Shackleton on Annapurna…

It’s a stinking hot late summer day and I’m thrashing uphill through chin-high vegetation in a steep and seemingly endless avalanche chute on the Montana-Idaho border, telling myself “This is good practice for the Appalachian Trail” even though I know the conditions aren’t even close.  But it keeps me going.

It’s a pep talk thing.  Having to hike as part of my work, I have lots of days of saying to myself “Wow, I can’t believe I get paid to do this,” but also plenty days where I grumble “They don’t pay me enough to be stumbling through swarms of biting flies in this grizzly-ridden, God-forsaken, crumbling talus.”  That’s where the pep talk comes in, when I get tired of my own complaints, and just need to slap my own whining mouth.

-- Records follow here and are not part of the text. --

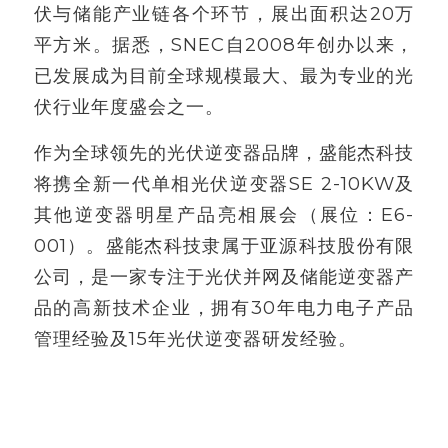
伏与储能产业链各个环节，展出面积达20万
平方米。据悉，SNEC自2008年创办以来，
已发展成为目前全球规模最大、最为专业的光
伏行业年度盛会之一。
作为全球领先的光伏逆变器品牌，盛能杰科技
将携全新一代单相光伏逆变器SE 2-10KW及
其他逆变器明星产品亮相展会（展位：E6-
001）。盛能杰科技隶属于亚源科技股份有限
公司，是一家专注于光伏并网及储能逆变器产
品的高新技术企业，拥有30年电力电子产品
管理经验及15年光伏逆变器研发经验。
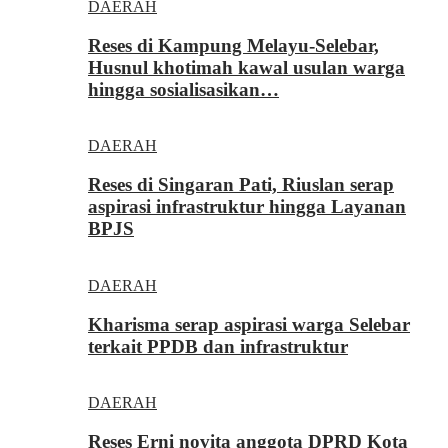
DAERAH
Reses di Kampung Melayu-Selebar,
Husnul khotimah kawal usulan warga
hingga sosialisasikan…
DAERAH
Reses di Singaran Pati, Riuslan serap
aspirasi infrastruktur hingga Layanan
BPJS
DAERAH
Kharisma serap aspirasi warga Selebar
terkait PPDB dan infrastruktur
DAERAH
Reses Erni novita anggota DPRD Kota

Enter Ernest Shackleton. In 1915, his ship, the Endurance, got frozen in the ice off Antarctica. That began a 16-month survival epic that culminated with Shackleton and a skeleton crew navigating an open boat through the icy waters of the South Atlantic to South Georgia Island, where he and two of his remaining crew attached screws to their boots, and with a 50-foot rope and a carpenter’s adze, made a winter crossing of the island’s mountains to reach a whaling station on the other side. It was a feat so difficult that it wasn’t duplicated until a fully-equipped mountaineering team made the trip in 1955.  So sometimes, when I start fussing about a trail being too steep, or the day too cold, or my feet too sore, or not having had enough food, I mutter to myself “Remember Shackleton.”

But as much as he provides me with company in my misery, Shackleton’s story gives me more of a push than a pull. The pull comes when I’m looking forward to something, and getting ready to tackle it.  A few years ago, I followed a long-time dream to trek the Annapurna Circuit in Nepal, whose high point is the 17,700 foot Thorang La pass.  For a good year before that trip, there was no slope steep enough to merit a whine; all I had to do was whisper to myself, “Annapurna.”  This year, it’s the prospect of the AT, not as epic in height, but as difficult in its own way.   It’s kind of a play on an exasperated parent who finally thunders “Stop your crying or I’ll give you something to really cry about!”  except that it lightens my step and keeps me going, feeling like this will somehow make it easier to do that, even though it’s months out, and I a different part of the world.

I’ll load my Kindle with a copy of Endurance, the story of Shackleton’s voyage, to bring with me on the AT next year.  But maybe I should start planning a 2018 PCT or CDT hike while I’m at it, so I can have both the push and the pull things going.

What do other people do to keep themselves going when the going gets tough?  I’d like to hear your tips.